U.S health officials are investigating a new strain of virus linked to the death of a Kansas man, who fell ill after being bitten by a tick, then went into organ failure and died about two weeks later.
The Centers for Disease Control and Prevention said Friday that it’s working with Kansas officials to find any other cases. They’ve named the virus “Bourbon” after the county where the man lived.
The pathogen belongs to a group known as thogotoviruses. The Kansas man’s death is the first time a thogotovirus is known to have caused human illness in the U.S., and only the eighth time one is known to have caused symptoms in people, according to an article published Friday in the CDC’s Emerging Infectious Diseases journal.
The Kansas man was doing outdoor work in Bourbon County last year, the CDC said, when he went to the doctor after finding an engorged tick on his shoulder and falling ill a few days later. He had a fever and headache, according to the article, and was given an antibiotic commonly used against tick-borne diseases. The man’s condition didn’t improve, however, and his kidney function deteriorated and he couldn’t breathe on his own. On day 11 of his illness, he died.

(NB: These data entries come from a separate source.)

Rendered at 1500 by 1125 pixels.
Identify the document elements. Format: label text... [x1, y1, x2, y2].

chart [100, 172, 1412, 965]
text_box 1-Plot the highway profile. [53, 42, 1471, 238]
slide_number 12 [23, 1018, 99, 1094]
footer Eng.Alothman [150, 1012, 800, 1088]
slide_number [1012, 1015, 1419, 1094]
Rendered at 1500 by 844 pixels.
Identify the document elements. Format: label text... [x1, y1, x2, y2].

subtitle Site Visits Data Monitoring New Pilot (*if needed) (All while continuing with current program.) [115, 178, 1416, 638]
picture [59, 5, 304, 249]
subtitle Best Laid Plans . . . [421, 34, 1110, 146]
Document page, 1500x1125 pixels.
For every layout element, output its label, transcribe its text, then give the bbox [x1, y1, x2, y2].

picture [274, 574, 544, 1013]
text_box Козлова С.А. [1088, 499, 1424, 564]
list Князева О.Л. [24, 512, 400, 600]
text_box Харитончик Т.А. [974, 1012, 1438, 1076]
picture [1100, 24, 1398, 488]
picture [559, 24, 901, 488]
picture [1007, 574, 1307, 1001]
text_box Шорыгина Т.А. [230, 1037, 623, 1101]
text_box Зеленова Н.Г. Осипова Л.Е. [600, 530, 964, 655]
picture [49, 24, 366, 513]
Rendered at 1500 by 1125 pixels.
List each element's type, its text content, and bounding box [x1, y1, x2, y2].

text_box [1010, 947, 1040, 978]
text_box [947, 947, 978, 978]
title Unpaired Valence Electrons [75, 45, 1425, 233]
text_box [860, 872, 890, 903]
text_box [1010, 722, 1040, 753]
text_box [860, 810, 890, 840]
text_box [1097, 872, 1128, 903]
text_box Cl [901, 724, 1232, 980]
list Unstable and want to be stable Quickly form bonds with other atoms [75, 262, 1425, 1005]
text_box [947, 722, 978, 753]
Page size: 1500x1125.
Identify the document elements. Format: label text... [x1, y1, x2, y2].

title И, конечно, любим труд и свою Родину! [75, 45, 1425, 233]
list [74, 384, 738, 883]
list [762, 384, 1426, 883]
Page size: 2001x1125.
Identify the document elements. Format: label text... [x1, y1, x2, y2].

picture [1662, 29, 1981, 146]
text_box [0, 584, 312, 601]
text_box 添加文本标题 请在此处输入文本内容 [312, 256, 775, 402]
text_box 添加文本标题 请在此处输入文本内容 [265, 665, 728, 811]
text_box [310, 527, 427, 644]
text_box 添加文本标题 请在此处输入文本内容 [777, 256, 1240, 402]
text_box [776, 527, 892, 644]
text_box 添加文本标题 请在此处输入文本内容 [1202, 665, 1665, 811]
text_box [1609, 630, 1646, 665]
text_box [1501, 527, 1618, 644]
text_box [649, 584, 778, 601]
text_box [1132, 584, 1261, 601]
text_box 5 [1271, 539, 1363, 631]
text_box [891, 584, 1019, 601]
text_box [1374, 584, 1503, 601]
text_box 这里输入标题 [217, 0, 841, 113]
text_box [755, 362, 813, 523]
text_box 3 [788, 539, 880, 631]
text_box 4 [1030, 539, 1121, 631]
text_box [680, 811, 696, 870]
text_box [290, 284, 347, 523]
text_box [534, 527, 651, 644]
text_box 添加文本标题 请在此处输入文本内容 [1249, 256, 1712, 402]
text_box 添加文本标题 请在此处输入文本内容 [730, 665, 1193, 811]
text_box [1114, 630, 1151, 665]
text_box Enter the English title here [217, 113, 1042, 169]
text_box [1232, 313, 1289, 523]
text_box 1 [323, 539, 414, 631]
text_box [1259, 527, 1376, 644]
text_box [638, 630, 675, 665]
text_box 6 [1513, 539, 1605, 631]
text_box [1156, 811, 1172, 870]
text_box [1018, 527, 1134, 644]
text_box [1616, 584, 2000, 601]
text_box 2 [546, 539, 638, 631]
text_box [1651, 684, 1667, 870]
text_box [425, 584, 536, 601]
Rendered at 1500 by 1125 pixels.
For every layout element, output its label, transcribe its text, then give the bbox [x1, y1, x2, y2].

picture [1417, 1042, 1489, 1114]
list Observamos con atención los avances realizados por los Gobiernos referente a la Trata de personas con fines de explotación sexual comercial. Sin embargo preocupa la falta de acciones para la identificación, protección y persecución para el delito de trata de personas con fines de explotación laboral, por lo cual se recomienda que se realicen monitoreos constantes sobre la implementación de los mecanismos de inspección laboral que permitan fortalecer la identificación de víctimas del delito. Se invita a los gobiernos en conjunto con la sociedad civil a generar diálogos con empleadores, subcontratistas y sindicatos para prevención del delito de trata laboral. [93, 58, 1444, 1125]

Kansas officials said in December that they were investigating the virus with the CDC, and that it resembled other tick-borne illnesses.
Before he became sick, the man, who was more than 50 years old, was considered healthy, the CDC said in the report. CDC researchers identified the virus by looking for genetic traces in the man’s blood.
The recent discovery of Heartland virus in Missouri, also possibly linked to ticks, led the CDC to say that “that the public health burden of these pathogens has been underestimated.” Next-generation sequencing, a fairly new technology that can scan blood samples for many viruses or bacteria at once, will help health researchers make similar discoveries in the future, the CDC said.